Prove $(|x| + |y|)^p \le |x|^p + |y|^p$ for $x,y \in \mathbb R$ and $p \in (0,1]$.
A hint is given that for $0 \le \alpha \le \beta$ there exist a number $\xi \in (\beta, \alpha + \beta)$ s.t. $$(\alpha + \beta)^p - \beta^p = p \xi^{p-1}\alpha \le \alpha^{p}$$.
I see that by proving the above hint the result holds for positive numbers.
In order to prove the above hint I've considered the Intermediate value theorem, however I've not yet succeeded.

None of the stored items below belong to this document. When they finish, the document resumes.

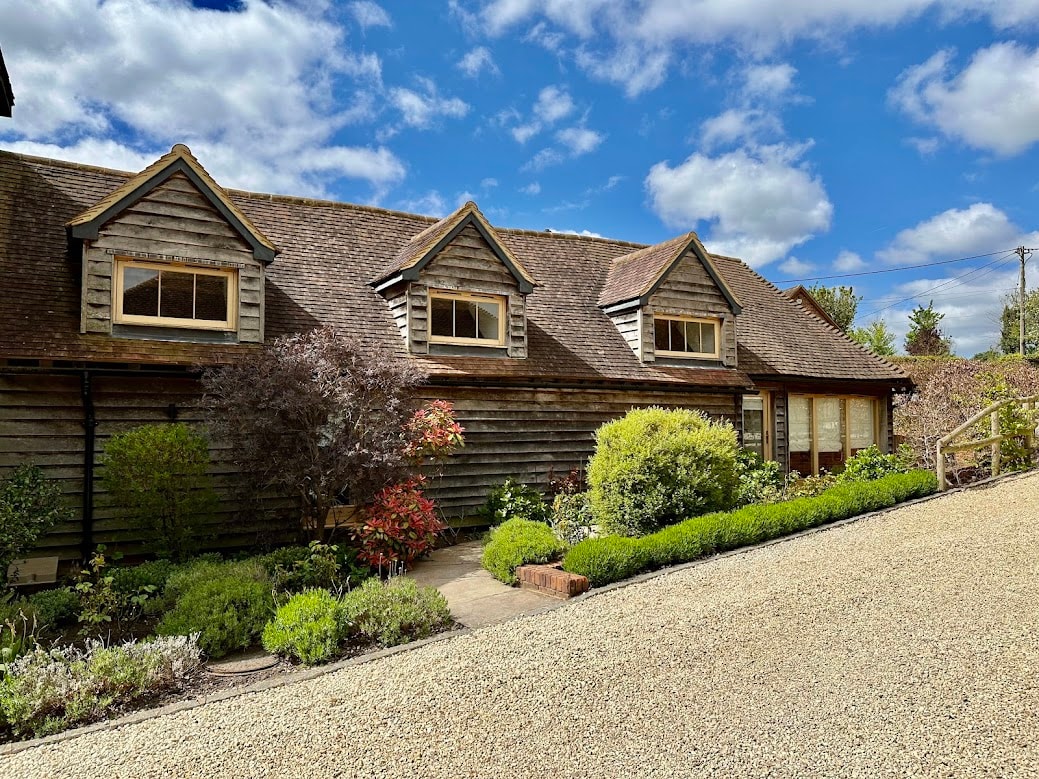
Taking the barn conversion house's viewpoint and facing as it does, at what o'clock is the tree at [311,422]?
The tree is roughly at 2 o'clock from the barn conversion house.

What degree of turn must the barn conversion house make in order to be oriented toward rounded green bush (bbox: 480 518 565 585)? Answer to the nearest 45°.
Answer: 0° — it already faces it

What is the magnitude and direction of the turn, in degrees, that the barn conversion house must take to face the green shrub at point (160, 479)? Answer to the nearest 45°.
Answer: approximately 90° to its right

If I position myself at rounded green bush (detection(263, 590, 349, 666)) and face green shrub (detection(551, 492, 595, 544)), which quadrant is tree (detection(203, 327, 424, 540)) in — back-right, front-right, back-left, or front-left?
front-left

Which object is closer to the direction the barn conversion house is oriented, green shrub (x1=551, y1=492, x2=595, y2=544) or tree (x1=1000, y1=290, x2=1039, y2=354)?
the green shrub

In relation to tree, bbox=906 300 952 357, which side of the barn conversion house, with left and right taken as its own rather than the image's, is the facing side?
left

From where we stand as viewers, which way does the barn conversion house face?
facing the viewer and to the right of the viewer

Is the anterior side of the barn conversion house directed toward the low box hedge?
yes

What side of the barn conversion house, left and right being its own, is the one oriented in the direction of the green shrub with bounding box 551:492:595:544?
front

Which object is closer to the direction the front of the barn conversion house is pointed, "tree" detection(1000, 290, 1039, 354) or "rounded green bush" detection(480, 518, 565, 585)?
the rounded green bush
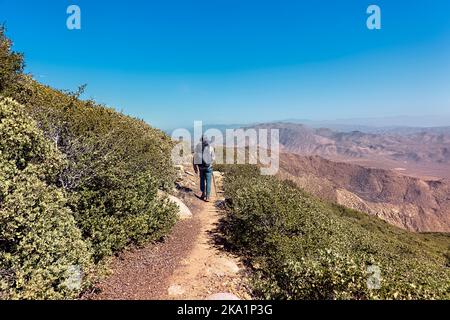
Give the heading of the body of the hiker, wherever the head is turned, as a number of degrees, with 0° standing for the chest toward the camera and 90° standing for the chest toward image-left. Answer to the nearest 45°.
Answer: approximately 180°

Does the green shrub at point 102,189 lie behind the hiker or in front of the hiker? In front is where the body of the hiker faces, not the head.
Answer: behind

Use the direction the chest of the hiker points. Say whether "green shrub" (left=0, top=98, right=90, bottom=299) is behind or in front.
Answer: behind

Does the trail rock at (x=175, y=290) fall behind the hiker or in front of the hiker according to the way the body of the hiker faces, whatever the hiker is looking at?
behind

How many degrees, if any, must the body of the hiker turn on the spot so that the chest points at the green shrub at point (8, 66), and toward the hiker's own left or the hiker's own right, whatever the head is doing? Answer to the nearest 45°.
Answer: approximately 135° to the hiker's own left
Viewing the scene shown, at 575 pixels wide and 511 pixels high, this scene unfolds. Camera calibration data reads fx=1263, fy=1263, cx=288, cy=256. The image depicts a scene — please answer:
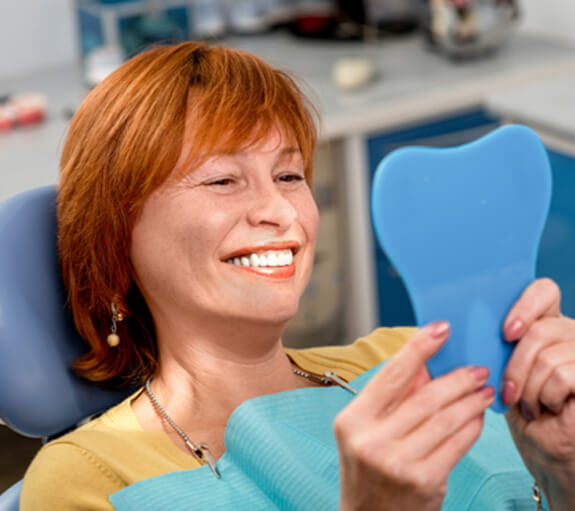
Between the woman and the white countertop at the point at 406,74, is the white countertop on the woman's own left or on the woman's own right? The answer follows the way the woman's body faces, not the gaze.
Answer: on the woman's own left

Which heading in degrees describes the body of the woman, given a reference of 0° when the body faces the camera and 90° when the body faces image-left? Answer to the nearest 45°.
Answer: approximately 315°

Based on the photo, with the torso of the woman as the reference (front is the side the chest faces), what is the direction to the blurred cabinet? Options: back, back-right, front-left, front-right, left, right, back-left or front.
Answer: back-left

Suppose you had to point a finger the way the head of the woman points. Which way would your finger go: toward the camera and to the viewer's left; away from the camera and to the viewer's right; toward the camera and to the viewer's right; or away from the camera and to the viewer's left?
toward the camera and to the viewer's right
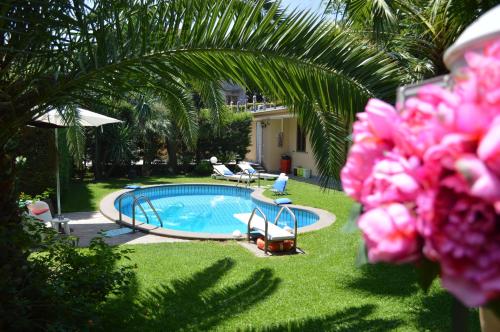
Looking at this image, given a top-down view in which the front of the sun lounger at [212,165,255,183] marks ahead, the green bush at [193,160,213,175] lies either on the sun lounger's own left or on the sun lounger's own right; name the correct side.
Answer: on the sun lounger's own left

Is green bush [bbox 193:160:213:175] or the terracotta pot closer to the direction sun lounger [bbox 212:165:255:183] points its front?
the terracotta pot

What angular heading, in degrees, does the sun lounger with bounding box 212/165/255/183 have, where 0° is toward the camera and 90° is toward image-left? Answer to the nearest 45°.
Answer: approximately 270°

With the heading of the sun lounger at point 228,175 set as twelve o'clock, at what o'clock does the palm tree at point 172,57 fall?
The palm tree is roughly at 3 o'clock from the sun lounger.

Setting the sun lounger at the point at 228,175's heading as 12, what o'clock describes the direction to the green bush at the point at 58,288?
The green bush is roughly at 3 o'clock from the sun lounger.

We want to show $$1\le \left(\frac{|x|}{|x|+|y|}\right)^p+\left(\frac{|y|}{|x|+|y|}\right)^p,$$ or $$1\le a^p+b^p\tag{1}$$ for $a,b\in [0,1]$, $a+b=1$, and $0< p\le1$. But (1) is clear since $$a\le a^p,b\le b^p.$$
We want to show that for non-negative $s$ and $t$ we have $(s+t)^p\le s^p+t^p$. Fix $s$, and let $$f(t)=s^p+t^p-(s+t)^p.$$ Note that $f(0)=0$. For $t\gt 0$ we have $f'(t)=p(t^{p-1}-(s+t)^{p-1})\ge 0$, so $f$ is non-decreasing.